## ASSIGNMENT
From the entries, copy each line that includes "events".
*** RECORDS SUPPLIED ***
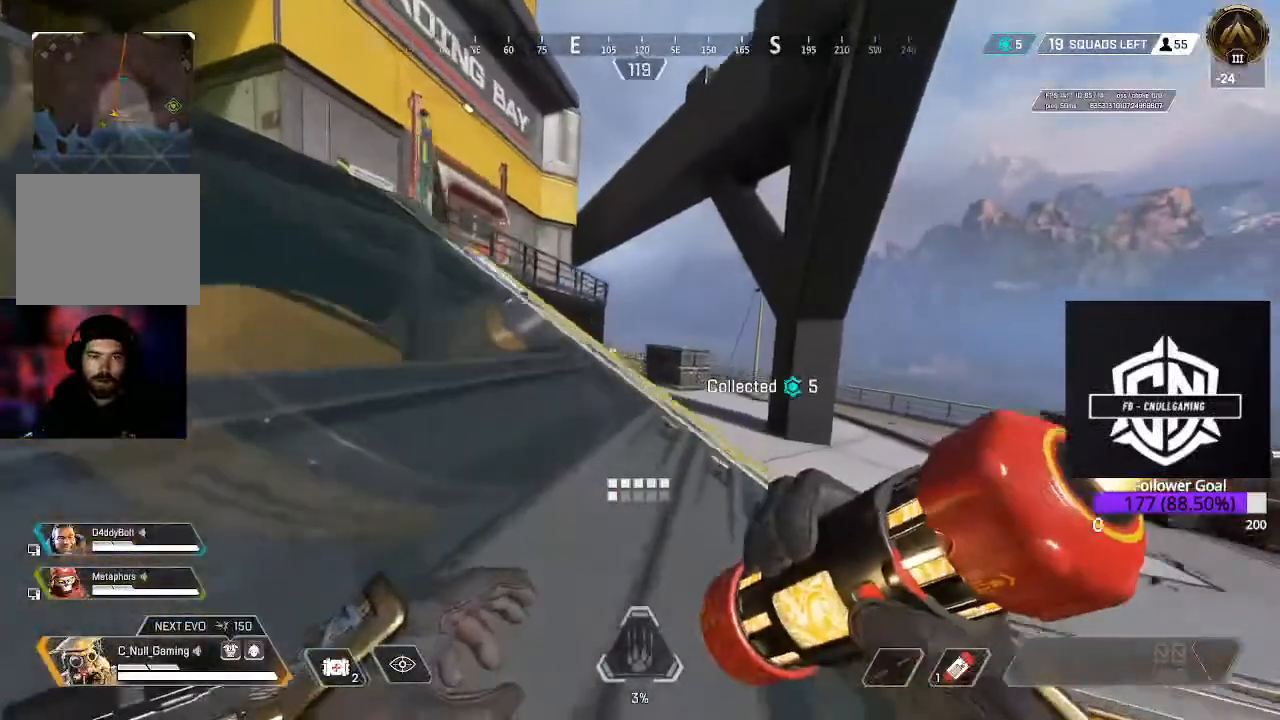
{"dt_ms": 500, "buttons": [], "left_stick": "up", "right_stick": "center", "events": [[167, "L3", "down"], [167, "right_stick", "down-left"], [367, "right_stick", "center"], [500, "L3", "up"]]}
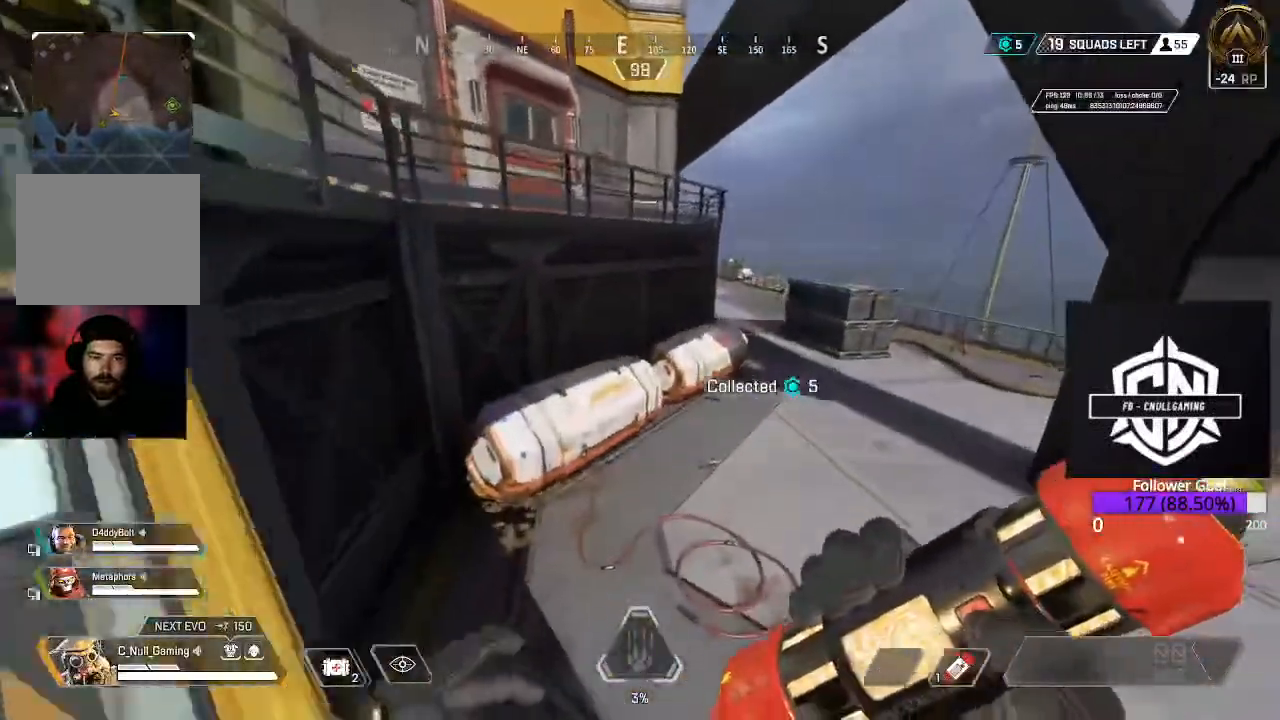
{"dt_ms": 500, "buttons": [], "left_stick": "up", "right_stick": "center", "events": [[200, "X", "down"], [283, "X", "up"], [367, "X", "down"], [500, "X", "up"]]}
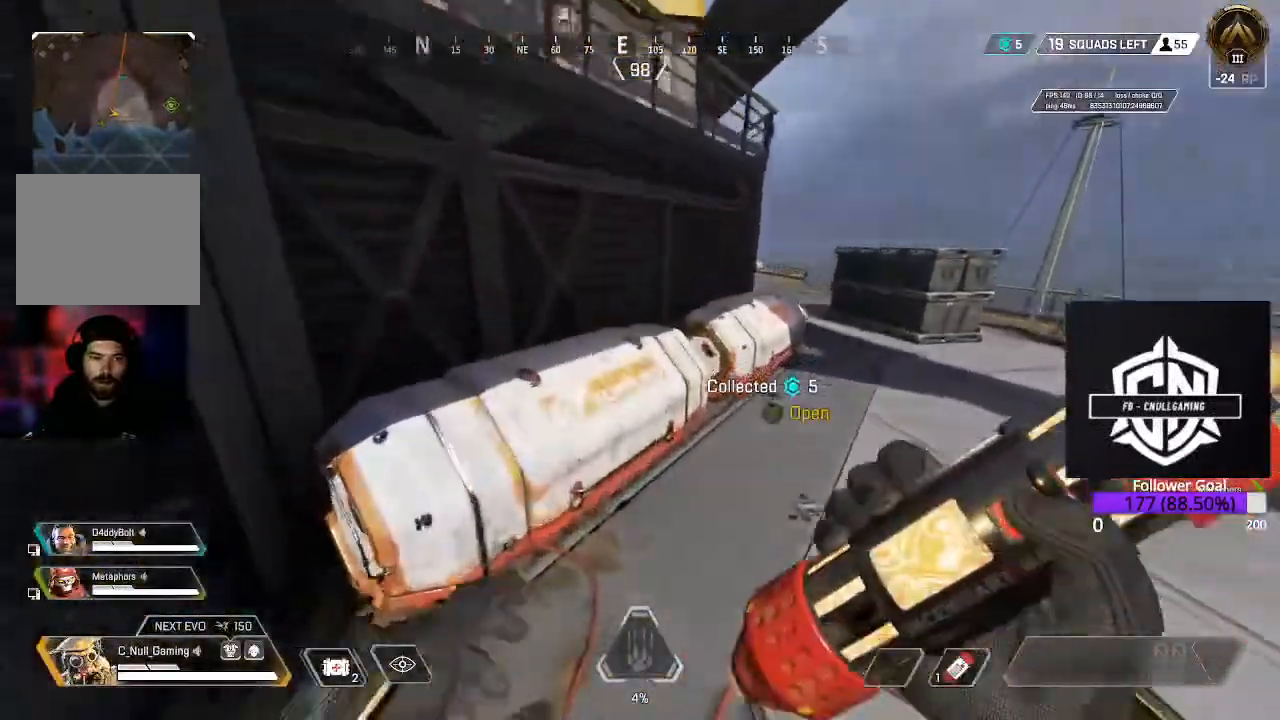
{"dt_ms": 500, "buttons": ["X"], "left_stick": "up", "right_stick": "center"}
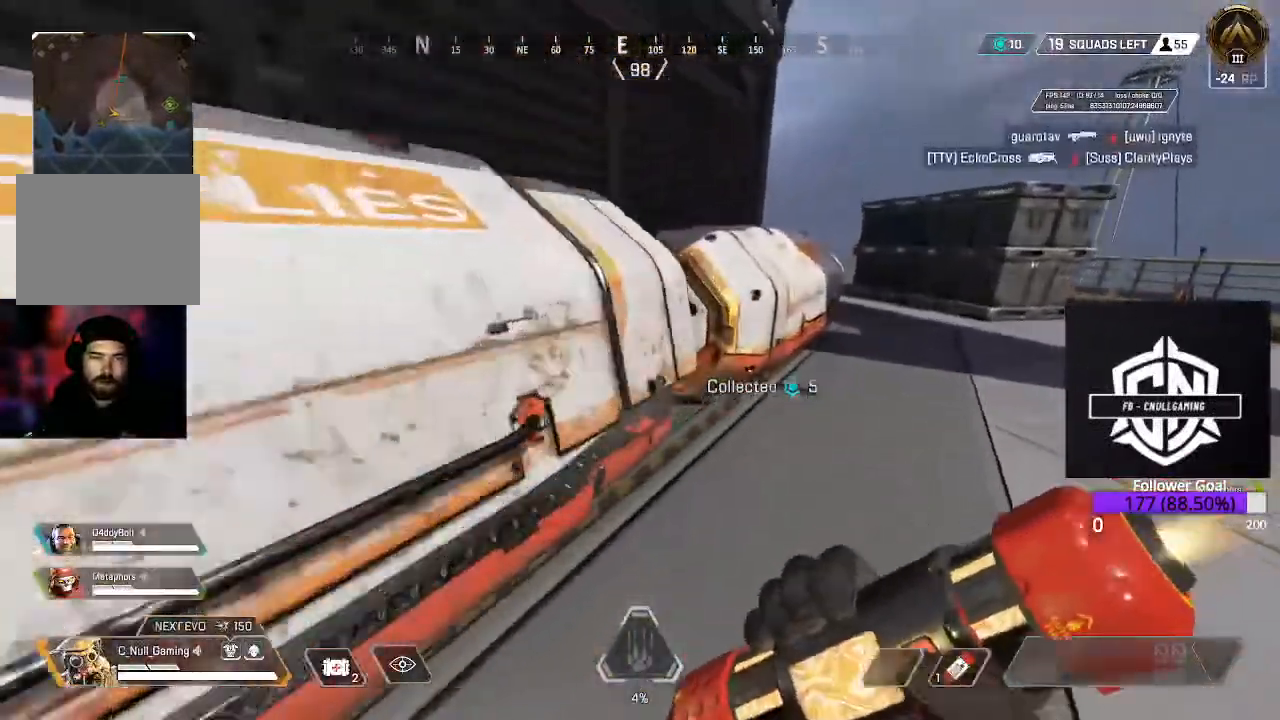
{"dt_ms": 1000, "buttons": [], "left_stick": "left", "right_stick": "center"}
*** End of RECORDS SUPPLIED ***
*** RECORDS SUPPLIED ***
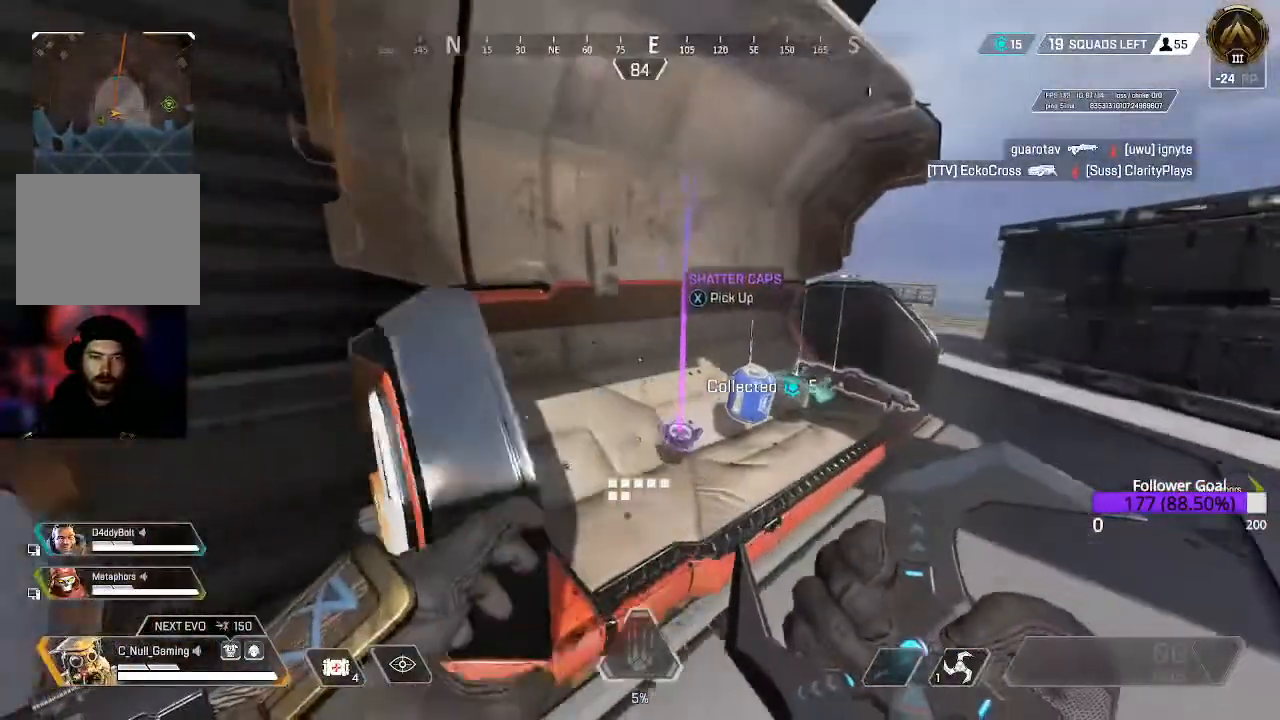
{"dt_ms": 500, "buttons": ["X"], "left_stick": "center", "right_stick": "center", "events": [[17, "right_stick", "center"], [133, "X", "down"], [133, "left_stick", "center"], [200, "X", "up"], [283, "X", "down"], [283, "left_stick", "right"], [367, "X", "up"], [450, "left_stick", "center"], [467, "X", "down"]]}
*** End of RECORDS SUPPLIED ***
## WRITTEN RESPONSE
{"dt_ms": 500, "buttons": [], "left_stick": "up", "right_stick": "center", "events": [[167, "L3", "down"], [167, "right_stick", "down-left"], [367, "right_stick", "center"], [500, "L3", "up"]]}
{"dt_ms": 500, "buttons": [], "left_stick": "up", "right_stick": "center", "events": [[200, "X", "down"], [283, "X", "up"], [367, "X", "down"], [500, "X", "up"]]}
{"dt_ms": 500, "buttons": ["X"], "left_stick": "center", "right_stick": "center", "events": [[17, "right_stick", "center"], [133, "X", "down"], [133, "left_stick", "center"], [200, "X", "up"], [283, "X", "down"], [283, "left_stick", "right"], [367, "X", "up"], [450, "left_stick", "center"], [467, "X", "down"]]}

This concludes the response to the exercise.